BY JOHN COX
When he's at work in local almond orchards, passers-by often stop to ask Hank Gorman whether the property owner know he's knocking over their trees. And every time he gives the same answer: "The farmer called me."
No doubt it's a confusing sight to people unfamiliar with almond-growing. But there's a good reason he's there behind the wheel of an excavator pushing down tree after tree for acres on end.
It turns out almond trees have a relatively short productive life. After 20 to 25 years, they are typically removed and replaced with saplings that start producing nuts within about three years.
Compare that with pistachio trees that can yield nuts well past their 70th year. Citrus trees outlast almonds, too, sometimes giving fruit for 100 years or more.

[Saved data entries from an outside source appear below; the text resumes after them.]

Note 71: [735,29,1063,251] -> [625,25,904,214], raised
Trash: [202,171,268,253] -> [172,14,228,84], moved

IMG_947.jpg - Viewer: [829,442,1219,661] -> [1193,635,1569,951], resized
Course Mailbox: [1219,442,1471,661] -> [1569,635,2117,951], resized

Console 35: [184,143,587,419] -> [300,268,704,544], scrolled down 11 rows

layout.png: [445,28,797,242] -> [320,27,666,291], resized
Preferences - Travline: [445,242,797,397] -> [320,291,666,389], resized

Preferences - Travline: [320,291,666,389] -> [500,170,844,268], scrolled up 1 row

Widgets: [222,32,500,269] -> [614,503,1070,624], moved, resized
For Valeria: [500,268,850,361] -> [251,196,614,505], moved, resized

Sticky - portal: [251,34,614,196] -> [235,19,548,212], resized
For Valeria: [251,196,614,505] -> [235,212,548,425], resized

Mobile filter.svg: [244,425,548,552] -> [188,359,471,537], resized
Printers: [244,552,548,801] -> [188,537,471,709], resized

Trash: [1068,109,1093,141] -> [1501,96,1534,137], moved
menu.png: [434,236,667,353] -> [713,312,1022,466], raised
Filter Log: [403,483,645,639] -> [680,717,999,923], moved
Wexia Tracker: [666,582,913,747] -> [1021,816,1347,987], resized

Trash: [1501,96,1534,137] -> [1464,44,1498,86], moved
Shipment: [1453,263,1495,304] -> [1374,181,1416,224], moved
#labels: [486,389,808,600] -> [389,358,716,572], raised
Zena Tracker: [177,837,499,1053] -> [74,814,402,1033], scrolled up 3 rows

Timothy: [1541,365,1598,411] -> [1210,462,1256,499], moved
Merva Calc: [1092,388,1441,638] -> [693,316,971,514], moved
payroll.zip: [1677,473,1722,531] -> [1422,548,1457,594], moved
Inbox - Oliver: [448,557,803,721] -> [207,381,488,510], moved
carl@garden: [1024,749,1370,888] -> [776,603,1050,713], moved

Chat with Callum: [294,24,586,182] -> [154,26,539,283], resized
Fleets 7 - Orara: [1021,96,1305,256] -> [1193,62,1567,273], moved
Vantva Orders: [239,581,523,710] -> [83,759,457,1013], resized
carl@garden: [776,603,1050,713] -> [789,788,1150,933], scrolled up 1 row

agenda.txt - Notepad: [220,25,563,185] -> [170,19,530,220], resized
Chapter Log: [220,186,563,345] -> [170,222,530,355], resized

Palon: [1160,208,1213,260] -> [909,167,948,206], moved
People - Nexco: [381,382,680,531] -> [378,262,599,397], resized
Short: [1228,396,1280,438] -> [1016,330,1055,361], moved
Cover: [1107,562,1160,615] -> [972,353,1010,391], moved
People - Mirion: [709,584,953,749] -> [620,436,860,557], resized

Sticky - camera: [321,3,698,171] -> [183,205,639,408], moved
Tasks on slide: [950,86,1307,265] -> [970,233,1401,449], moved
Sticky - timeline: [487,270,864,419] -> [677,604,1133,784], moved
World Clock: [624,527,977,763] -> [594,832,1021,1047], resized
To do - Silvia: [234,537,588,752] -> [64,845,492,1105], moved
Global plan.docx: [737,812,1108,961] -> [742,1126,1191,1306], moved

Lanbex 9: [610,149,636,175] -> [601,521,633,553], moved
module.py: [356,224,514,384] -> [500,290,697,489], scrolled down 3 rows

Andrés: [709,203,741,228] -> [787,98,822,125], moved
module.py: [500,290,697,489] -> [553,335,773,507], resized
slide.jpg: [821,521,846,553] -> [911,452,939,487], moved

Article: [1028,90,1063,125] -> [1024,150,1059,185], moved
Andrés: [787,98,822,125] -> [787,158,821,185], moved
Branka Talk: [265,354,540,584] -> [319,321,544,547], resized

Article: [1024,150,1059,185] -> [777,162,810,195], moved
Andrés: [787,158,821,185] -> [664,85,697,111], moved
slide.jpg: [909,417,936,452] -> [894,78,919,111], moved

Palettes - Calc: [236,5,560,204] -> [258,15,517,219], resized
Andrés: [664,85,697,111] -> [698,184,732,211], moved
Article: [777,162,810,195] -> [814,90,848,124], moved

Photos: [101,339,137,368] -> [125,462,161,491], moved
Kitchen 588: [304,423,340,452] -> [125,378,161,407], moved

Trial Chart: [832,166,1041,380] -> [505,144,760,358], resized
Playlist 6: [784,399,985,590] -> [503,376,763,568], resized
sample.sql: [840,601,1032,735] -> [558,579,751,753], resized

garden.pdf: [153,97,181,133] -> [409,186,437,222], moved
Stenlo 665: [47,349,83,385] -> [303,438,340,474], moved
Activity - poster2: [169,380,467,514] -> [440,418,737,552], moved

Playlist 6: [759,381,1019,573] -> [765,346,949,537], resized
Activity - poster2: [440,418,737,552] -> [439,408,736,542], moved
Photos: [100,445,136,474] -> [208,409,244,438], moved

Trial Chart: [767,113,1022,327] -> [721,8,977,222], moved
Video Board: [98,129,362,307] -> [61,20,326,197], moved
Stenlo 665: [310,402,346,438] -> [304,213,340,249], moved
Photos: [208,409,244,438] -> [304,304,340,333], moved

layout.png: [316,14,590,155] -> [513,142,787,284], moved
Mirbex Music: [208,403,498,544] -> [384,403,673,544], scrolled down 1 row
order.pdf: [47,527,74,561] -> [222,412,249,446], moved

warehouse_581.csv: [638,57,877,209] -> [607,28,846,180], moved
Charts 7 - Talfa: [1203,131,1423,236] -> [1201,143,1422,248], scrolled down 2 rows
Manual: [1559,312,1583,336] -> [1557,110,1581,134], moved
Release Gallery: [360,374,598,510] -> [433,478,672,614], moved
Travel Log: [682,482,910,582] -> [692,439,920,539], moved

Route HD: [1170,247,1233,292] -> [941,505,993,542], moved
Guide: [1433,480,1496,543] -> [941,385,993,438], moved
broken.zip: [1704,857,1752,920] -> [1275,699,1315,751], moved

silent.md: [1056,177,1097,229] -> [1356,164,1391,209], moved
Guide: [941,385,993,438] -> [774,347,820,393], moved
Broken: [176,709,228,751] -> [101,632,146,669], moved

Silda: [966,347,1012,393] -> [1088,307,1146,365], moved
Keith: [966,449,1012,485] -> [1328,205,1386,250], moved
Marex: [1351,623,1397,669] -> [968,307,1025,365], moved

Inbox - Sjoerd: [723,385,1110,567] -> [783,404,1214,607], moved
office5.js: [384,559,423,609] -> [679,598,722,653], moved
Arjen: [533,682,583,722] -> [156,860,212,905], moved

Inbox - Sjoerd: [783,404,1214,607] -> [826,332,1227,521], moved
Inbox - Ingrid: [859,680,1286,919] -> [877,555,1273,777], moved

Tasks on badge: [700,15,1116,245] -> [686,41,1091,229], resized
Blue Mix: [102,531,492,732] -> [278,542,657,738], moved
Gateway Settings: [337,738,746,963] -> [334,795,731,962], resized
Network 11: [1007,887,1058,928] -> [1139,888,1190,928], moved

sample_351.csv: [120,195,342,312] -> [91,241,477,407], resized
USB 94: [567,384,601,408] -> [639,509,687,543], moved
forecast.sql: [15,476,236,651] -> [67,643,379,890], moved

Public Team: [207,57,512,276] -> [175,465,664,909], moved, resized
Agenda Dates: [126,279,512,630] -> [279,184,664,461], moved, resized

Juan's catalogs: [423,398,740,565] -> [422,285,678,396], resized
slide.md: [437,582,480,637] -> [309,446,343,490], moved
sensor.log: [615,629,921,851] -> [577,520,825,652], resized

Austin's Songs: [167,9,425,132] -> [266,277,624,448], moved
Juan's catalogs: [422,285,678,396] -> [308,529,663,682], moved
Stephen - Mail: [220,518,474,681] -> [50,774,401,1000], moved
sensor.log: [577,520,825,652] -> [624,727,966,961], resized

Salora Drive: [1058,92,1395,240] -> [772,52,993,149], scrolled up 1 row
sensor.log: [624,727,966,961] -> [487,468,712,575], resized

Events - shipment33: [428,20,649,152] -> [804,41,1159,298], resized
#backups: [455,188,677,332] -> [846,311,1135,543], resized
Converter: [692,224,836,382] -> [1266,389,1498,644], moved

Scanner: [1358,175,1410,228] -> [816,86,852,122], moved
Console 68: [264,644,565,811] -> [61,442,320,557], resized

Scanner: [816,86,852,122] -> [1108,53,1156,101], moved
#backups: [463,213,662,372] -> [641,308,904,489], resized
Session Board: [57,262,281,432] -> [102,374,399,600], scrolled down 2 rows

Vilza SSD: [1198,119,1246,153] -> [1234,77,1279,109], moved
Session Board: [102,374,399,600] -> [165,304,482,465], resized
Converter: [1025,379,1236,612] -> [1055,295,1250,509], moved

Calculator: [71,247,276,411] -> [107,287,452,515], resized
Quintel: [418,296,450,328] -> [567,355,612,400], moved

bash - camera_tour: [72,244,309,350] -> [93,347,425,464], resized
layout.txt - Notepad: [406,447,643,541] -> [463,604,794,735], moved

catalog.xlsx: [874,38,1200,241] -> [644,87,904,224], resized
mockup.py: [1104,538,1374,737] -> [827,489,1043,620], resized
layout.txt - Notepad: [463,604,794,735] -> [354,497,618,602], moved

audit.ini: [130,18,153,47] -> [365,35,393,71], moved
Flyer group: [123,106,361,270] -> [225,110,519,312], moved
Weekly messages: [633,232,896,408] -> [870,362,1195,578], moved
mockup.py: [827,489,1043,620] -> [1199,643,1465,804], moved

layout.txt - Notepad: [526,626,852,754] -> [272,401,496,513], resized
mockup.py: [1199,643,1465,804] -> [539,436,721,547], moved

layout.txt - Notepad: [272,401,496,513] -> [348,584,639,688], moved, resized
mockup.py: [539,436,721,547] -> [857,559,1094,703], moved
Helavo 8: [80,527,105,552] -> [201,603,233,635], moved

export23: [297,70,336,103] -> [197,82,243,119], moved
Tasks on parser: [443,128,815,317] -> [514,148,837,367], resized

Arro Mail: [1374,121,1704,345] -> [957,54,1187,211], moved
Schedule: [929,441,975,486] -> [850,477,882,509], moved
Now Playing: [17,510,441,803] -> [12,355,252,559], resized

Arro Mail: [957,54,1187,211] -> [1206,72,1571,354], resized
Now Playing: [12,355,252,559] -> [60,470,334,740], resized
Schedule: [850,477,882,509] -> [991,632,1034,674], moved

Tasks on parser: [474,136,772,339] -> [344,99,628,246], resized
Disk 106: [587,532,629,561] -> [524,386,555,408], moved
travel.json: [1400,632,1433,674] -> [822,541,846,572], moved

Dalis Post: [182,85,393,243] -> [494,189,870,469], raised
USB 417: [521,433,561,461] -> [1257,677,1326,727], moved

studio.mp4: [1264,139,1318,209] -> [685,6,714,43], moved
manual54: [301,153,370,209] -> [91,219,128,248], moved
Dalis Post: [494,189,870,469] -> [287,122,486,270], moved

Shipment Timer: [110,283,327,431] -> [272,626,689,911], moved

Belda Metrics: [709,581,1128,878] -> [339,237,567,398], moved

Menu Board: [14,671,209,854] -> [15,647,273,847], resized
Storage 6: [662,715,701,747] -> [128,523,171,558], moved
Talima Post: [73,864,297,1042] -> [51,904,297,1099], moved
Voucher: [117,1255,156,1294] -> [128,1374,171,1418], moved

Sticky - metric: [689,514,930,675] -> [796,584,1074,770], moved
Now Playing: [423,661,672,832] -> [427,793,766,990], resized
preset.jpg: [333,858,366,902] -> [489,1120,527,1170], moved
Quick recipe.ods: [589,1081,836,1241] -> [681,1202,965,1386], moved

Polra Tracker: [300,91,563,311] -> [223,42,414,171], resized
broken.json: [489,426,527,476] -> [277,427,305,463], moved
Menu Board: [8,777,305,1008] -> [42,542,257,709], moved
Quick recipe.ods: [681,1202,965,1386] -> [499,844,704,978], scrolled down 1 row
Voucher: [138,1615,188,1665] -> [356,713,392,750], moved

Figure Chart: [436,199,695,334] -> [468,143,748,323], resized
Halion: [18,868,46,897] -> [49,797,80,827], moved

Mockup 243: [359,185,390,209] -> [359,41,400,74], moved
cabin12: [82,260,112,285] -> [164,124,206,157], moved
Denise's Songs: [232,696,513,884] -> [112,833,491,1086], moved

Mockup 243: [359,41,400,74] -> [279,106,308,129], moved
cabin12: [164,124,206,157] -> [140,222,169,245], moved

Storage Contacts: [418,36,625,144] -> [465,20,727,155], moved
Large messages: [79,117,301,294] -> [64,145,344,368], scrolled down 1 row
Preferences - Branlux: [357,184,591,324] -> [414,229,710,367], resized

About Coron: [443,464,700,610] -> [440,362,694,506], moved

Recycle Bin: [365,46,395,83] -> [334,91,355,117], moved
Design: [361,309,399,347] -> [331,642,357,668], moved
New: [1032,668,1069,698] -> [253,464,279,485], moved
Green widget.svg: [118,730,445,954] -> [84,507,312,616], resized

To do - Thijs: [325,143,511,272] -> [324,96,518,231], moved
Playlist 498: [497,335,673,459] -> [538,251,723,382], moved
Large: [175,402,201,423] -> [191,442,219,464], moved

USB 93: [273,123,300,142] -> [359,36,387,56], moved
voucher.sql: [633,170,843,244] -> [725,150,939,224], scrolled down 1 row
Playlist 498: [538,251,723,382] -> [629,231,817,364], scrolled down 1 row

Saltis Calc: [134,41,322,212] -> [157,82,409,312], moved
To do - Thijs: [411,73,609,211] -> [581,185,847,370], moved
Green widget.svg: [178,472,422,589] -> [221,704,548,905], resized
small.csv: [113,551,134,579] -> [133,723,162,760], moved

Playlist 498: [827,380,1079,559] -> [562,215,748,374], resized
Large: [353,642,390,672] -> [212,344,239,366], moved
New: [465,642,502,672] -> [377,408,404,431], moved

This week, Gorman and his partners at Bakersfield-based orchard-removal and tree-grinding service Ignis4 were at work taking down an 80-acre almond orchard at the intersection of Coffee and Snow roads. Clearing 10 to 11 acres per day, the company has a few more days of labor before moving on to the next in a long list of waiting customers. Gorman said the property's owner has indicated he intends to replant with almonds.
The tree removals are entirely routine, especially in the almond capital of Kern County. But what's not as well-established is what to do with the downed trees.
In decades past, farmers simply burned the trees in place or chopped them up for firewood. A lot less of that happens now that air quality has become a top priority in the Central Valley. But generally speaking, many of the trees still do not end up in landfills.
Until a few years ago, many dead almond trees were sent to nearby biomass power plants and co-generation plants that burned them to create energy for use in local oil production. But while co-gen facilities still operate in Kern, the biomass plants have largely faded away as their underlying economics lost out to other renewable energy sources such as wind farms and solar power plants.
Many farmers now grind up the trees instead of burning them. Often the resulting wood chips are mixed with dyes to create a visually pleasing urban ground cover. Or, untreated chips are spread across an orchard as a means of weed control.
Increasingly, though, ground-up trees are recycled back into an almond orchard's soil. Ongoing research supported by the Almond Board of California trade group discs the chips into the ground, where the release of carbon dioxide is slowed and nutrition is put back into the orchard. Studies suggest the chips can improve water infiltration and storage.
Orchard Systems Advisor Mohammad Yaghmour, a consultant with the University of California Cooperative Extension in Kern County, said the process increases organic matter inside the soil, which improves its quality without hindering tree growth.
"In the near future, this is going to be the norm, grinding up the orchards and reincorporating them into the soil and replanting," he said.
Gorman considers the wood chips more of a renewable source of energy that is, for some farmers, a nuisance they usually just want to get rid of.
He tries to explain this to uninformed observers.
"It is a rotated crop, believe it or not," he said. "It just takes 15 or 20 years for it to run its course."